== INFORMATION PROVIDED ==
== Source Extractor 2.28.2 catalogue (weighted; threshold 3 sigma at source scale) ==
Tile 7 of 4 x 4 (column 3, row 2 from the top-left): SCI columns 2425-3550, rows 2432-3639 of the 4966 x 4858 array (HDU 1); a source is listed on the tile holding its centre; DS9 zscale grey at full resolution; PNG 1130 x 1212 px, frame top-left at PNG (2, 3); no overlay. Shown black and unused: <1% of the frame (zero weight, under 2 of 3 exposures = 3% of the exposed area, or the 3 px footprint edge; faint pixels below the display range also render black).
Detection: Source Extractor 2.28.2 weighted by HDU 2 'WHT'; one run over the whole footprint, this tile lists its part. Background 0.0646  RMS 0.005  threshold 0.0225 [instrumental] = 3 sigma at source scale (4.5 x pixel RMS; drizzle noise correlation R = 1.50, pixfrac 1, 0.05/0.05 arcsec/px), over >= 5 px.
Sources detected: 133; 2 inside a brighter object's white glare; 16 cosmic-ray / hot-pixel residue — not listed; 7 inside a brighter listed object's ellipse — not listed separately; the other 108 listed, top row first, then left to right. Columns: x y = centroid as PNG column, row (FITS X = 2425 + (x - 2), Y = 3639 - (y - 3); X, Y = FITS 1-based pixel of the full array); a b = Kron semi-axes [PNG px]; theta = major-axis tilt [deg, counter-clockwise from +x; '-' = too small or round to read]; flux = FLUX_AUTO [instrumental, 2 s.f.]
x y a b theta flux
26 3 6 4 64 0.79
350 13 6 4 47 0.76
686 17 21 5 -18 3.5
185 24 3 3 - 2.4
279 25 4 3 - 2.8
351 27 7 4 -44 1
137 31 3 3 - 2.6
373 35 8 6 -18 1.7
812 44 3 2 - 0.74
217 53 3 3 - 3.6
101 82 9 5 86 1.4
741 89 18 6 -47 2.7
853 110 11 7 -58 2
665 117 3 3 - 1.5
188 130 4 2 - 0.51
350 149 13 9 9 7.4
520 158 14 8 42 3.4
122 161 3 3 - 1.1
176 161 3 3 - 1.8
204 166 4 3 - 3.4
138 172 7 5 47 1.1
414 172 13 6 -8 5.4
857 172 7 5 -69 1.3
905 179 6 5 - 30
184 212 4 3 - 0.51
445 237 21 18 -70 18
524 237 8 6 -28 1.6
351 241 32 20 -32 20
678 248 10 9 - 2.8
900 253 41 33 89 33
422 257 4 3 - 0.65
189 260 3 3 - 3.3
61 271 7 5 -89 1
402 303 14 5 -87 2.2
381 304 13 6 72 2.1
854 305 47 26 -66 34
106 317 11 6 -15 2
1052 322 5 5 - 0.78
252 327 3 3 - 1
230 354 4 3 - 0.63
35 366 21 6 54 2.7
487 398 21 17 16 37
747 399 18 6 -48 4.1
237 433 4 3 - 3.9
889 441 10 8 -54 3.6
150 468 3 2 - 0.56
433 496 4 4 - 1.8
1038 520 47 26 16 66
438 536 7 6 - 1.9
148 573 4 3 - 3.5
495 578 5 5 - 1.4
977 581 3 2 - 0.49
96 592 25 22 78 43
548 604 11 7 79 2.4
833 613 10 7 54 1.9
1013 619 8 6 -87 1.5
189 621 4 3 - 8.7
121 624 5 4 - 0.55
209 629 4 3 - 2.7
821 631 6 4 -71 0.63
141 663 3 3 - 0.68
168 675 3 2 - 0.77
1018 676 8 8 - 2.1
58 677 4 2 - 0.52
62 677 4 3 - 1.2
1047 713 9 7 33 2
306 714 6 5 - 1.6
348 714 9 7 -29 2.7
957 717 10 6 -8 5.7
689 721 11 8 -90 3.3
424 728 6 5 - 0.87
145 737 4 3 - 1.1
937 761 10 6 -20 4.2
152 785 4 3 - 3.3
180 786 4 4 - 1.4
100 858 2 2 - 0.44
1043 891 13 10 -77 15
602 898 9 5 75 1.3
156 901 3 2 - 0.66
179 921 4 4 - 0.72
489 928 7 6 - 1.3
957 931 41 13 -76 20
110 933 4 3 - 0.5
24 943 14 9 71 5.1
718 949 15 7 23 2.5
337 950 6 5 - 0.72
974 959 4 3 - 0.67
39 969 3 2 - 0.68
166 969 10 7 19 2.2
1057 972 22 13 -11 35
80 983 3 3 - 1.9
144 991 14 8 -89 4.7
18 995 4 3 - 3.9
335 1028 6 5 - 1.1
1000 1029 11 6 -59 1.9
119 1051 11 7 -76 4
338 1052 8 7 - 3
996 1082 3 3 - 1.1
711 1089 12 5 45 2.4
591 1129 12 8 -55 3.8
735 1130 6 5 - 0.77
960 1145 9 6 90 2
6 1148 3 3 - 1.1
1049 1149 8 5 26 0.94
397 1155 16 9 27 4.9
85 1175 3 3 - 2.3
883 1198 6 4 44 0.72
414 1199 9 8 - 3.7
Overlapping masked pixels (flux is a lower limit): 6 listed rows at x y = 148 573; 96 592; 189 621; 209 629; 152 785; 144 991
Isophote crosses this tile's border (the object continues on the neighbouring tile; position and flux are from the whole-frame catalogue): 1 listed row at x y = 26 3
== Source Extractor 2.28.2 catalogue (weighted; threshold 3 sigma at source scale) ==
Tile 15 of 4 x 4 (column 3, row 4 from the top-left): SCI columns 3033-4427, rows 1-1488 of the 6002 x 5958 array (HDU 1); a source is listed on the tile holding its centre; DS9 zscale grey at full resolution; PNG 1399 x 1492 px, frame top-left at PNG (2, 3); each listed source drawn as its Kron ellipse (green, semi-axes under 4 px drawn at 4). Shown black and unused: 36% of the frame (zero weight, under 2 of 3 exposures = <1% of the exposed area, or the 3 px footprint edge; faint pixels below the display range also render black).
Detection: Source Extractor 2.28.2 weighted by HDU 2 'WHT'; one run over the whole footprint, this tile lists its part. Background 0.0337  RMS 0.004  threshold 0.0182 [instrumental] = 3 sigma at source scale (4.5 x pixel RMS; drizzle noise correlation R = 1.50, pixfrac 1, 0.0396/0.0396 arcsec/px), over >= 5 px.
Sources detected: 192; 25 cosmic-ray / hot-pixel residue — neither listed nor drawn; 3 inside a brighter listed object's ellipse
===
## CHALLENGE:
Find each line in the entries above that contains the word "position" and copy those lines out in full.

## TASK RESPONSE:
Isophote crosses this tile's border (the object continues on the neighbouring tile; position and flux are from the whole-frame catalogue): 1 listed row at x y = 26 3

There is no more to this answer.